──────── Text section ────────

By asking these questions, Eudoxus wants to lead the men to search for a certainty offered by the mind, and not by the senses. A certainty offered purely by thought.
Polyander responds: “I fear that I should simply go woolgathering if I tried to consider such abstract matters, for I am a man who has never engaged in study or accustomed himself to turning his mind so far away from things that are perceivable by the senses.”
Again, we see Polyander’s lack of confidence. ‘I am a mere nobody, how could I ever arrive at the noble truths of philosophy?’ It is this lack of confidence that Eudoxus will try to eradicate. You are a man gifted with thought, and thus, by nature, you are capable of knowing those truths most worth knowing. Will it be easy? No. Will Polyander need guidance? Yes. But by nature, he is capable of arriving at the truth. The question is if he is up to the task of realizing his nature.
Epistemon adds: “I agree that it is very dangerous to proceed too far in this line of thinking. Such general doubts would lead us straight into the ignorance of Socrates or the uncertainty of the Pyrrhonists. These are deep waters, where I think we may lose our footing.”
Eudoxus proposes to doubt everything, and search for a truly secure footing. But the men are hesitant to follow him, they are hesitant to doubt. They are afraid. Who knows, maybe when we go searching for this indubitable truth, for this absolute ground of certainty, we will only find an abyss, and we won’t be able to return.
Epistemon’s remark about Socrates is interesting. For indeed, there is something ‘Socratic’ to Descartes’ project. Doubting everything, the lack of certainty offered by the senses, highlighting our own ignorance, and so on. But in the end, Descartes will be very far from Socrates, and in fact quite anti-socratic. This famous saying attributed to Socrates, that he is wisest who recognizes that he knows nothing. Descartes is quite disgusted by such an attitude. Descartes seeks knowledge, and this ‘I know nothing’ attitude of philosophy as portrayed by Socrates, he hates it. To live is to act, and to act well, we need to know what we are doing. But if we know nothing? Well, we won’t be able to live. And in this way, the questioning characteristic of Socratic philosophy, it is quite anti-life for Descartes. This attitude ‘I am wisest because I know nothing’, it represents all the ways in which philosophy can go wrong, all the ways in which it can renounce its true purpose —to offer a secure ground from which we can act and live with certainty. For Descartes, man is connected to the truth by nature. Man has knowledge of certain things, things which can not be questioned. We will see what these things are. These things are absolutely certain, and there is nothing worse than these philosophers like Socrates, who approach people intending to destroy their natural confidence which has them know that they posses the truth.
Now the relation between Descartes and Socrates, it is complex. Descartes intended to write a text praising Socrates, but only some notes on it remain. So Descartes of course highly valued the Socratic moment in philosophy, this start of this extreme questioning, and more in particular, this start of man questioning himself, seeking for the certainty of himself. But that this would lead to these dark waters in which we know nothing, and that this would mean wisdom. No no, this is not Descartes.

────────

» **Written request 1**
Extract each line of the entries that contains the string "diamond".
The entries have no connection to the commentary on Descartes and Socrates.

──────── Data for the task ────────

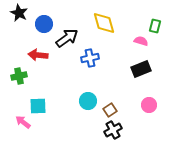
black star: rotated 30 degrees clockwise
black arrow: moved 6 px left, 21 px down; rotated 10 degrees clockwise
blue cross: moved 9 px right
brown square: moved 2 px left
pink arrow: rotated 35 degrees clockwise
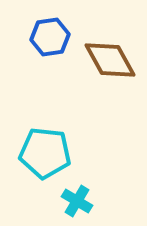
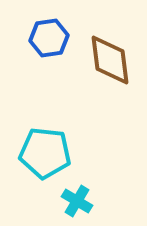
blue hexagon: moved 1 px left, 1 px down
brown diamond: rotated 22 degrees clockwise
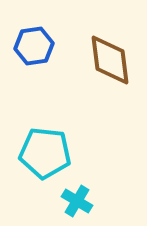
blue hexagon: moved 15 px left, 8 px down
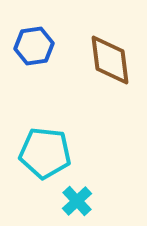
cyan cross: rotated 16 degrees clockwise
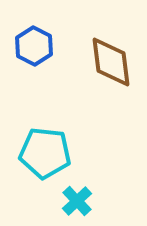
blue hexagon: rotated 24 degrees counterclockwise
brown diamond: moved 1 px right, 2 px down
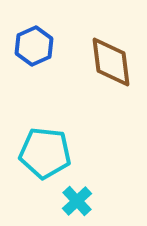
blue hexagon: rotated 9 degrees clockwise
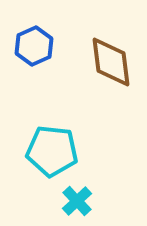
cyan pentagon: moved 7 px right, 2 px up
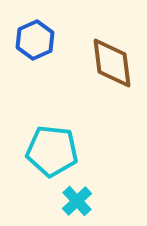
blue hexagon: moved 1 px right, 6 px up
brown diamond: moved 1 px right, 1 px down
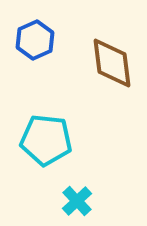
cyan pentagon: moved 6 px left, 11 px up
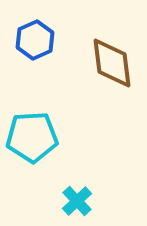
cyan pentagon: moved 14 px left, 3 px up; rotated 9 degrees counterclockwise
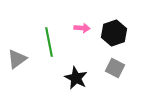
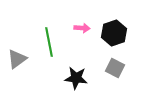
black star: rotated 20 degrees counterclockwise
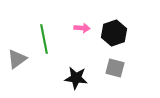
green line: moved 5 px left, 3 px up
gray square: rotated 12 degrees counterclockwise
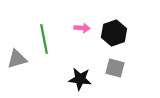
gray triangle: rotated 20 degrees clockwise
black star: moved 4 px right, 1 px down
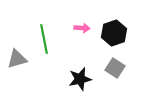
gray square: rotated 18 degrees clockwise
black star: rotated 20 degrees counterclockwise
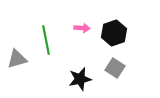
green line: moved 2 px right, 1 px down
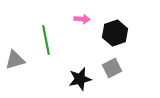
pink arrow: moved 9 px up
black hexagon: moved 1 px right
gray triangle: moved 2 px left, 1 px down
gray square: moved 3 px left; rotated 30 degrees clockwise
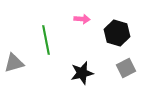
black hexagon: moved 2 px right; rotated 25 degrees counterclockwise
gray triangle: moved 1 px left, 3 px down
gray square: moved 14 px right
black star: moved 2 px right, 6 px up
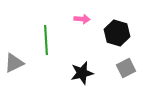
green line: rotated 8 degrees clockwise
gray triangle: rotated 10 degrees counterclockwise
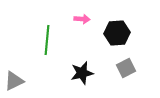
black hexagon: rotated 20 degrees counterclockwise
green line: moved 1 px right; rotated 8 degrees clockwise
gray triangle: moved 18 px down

────────
──────── Data for the task ────────

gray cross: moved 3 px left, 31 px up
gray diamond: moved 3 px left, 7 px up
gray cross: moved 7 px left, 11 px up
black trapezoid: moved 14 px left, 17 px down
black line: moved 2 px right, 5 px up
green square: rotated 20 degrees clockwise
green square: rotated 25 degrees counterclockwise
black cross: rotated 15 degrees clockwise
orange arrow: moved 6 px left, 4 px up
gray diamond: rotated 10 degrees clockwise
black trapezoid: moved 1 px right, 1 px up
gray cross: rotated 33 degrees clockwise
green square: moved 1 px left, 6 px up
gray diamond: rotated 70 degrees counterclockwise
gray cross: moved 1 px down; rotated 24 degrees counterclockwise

────────

» **Written request 2**
Please write the next part of the commentary on Descartes and Socrates, picking up after its final sentence.

» **Written response 1**
brown diamond: rotated 22 degrees clockwise
brown diamond: moved 1 px right, 2 px down
brown diamond: moved 1 px right, 1 px down
gray diamond: moved 3 px left, 7 px up
gray diamond: rotated 10 degrees clockwise
gray diamond: rotated 70 degrees counterclockwise

» **Written response 2**
Now Eudoxus answers the doubts of the men:
“I confess that it would be dangerous for someone who does not know a ford to venture across it without a guide, and many have lost their lives in doing so. But you have nothing to fear if you follow me.”
Interesting, indeed, Eudoxus agrees with the others. This radical questioning, it is dangerous, if you don’t know what you are doing. It is not enough to question, you have to know how to question. And, you have to know when to question. In Descartes’ Discourse on the Method, he warns that not everyone should proceed with his method of absolute doubt. We read:
“Those on whom God has bestowed more of his favours will perhaps have higher aims; but I fear that even my aim may be too bold for many people. The simple resolution to abandon all the opinions one has hitherto accepted is not an example that everyone ought to follow. The world is largely composed of two types of minds for whom it is quite unsuitable. First, there are those who, believing themselves cleverer than they are, cannot avoid precipitate judgements and never have the patience to direct all their thoughts in an orderly manner; consequently, if they once took the liberty of doubting the principles they accepted and of straying from the common path, they could never stick to the track that must be taken as a short-cut, and they would remain lost all their lives. Secondly, there are those who have enough reason or modesty to recognize that they are less capable of distinguishing the true from the false than certain others by whom they can be taught; such people should be content to follow the opinions of these others rather than seek better opinions themselves.” (Descartes, Discourse on the Method, II.)
Interesting. Not everyone can apply the same method. Descartes’ method, it is only for the few. And if everyone would try to adopt it, disaster would follow. Be modest, know yourself, before you attempt to abandon all your opinions in searching for the truth. For chances are, that you won’t find the truth, but merely an abyss.
I am reminded of a fragment by Nietzsche:
"The terrible consequence of “equality"- finally, everyone believes he has a right to every problem. All order of rank has vanished." (Nietzsche, The Will to Power, §860.)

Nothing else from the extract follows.